Posted by Robin B. Kallor | Jun 23, 2021 | 0 Comments

Effective October 1, 2021, employers will be required to disclose to applicants and employees the salary ranges for positions. Significantly, the law also expands Connecticut's prohibition of gender-based pay discrimination from requiring equal pay for “equal work” to equal pay for “comparable work.”

Salary Range Provisions

Pursuant to this new law, an employer is prohibited from:

–Failing or refusing to provide an applicant for employment the wage range for a position for which the applicant is applying, upon the earliest of: (a) the applicant's request, or (b) prior to or at the time the applicant is made an offer of compensation.

–Failing or refusing to provide an employee the wage range for the employee's position upon: (a) the hiring of the employee, (b) a change in the employee's position with the employer, or (c) the employee's first request for a wage range.

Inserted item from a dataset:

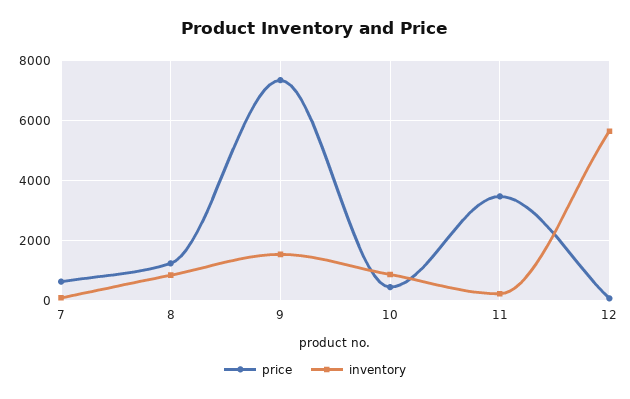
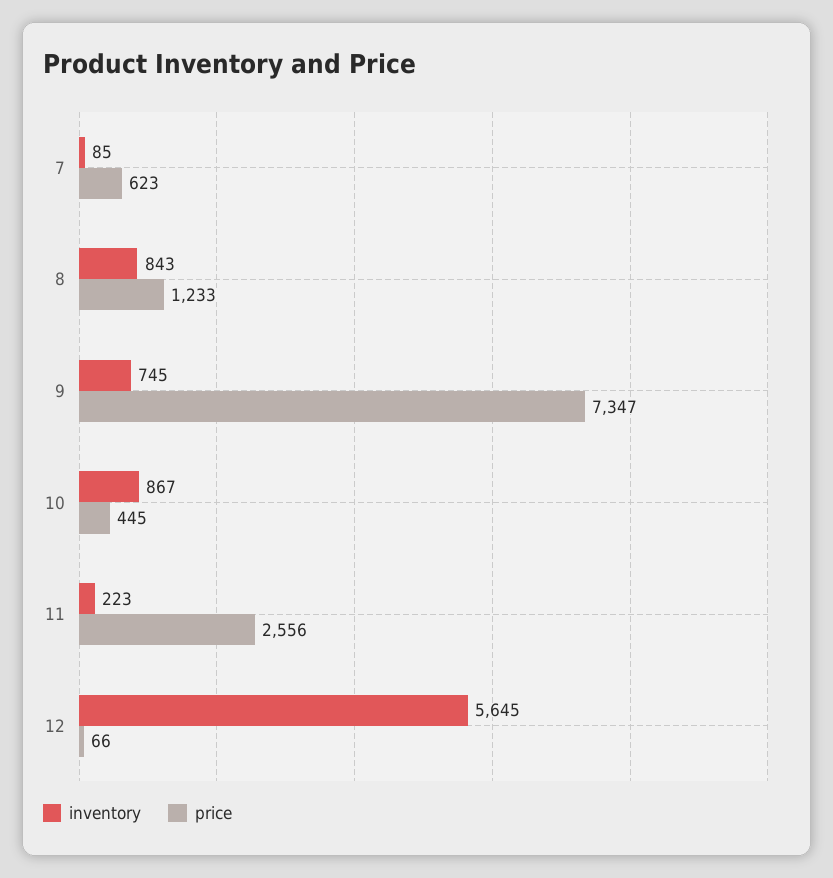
inventory, 9: 1500 -> 745
price, 11: 3500 -> 2556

The law defines “wage range” as: “the range of wages an employer anticipates 15 relying on when setting wages for a position, and may include reference 16 to any applicable pay scale, previously determined range of wages for 17 the position, actual range of wages for those employees currently 18 holding comparable positions or the employer's budgeted amount for 19 the position.
The statute contains a private right of action for violations within two years of the violation; employees may recover compensatory damages, attorney's fees and costs, punitive damages and such legal and equitable relief as the court may deem proper.

Amendment To Gender-Based Pay Discrimination

As noted above, this law also expands the state counterpart of the federal Equal Pay Act. Effective October 1, 2021, the law prohibiting discrimination on the basis of sex in compensation now requires “equal pay for comparable work” as opposed to “equal pay for equal work.” Work is considered “comparable” when viewed as a composite of skill, effort and responsibility and performed under similar working conditions. When pay is differential, the employer must demonstrate that such differential is made pursuant to: (1) a seniority system; (2) a merit system; (3) a system which measures earnings by quantity or quality of production; or (4) a differential system based upon a bona fide factor other than sex, such as education, training or experience. Said bona fide factor defense shall apply only if the employer demonstrates that such factor (A) is not based upon or derived from a sex-based differential in compensation, and (B) is job-related and consistent with business necessity. Employers do not get the benefit of the defense where the employee demonstrates that an alternative employment practice exists that would serve the same business purpose without producing such differential and that the employer has refused to adopt such alternative practice.

Practical Implications

Connecticut employers should, before October 1, 2021, create wage ranges for all positions. Additionally, before posting for a new position, employers should create a wage range so that they are prepared to respond to inquiries by applicants. In addition, employers should review current pay rates and job descriptions, analyze which positions constitute “comparable” positions to ensure that there are no pay differences within each position. Employers should be prepared to articulate the bona fide factors for any pay differences with knowledge that it will be the employer's burden to prove these factors and that they warrant such pay discrepancies in the event of a claim.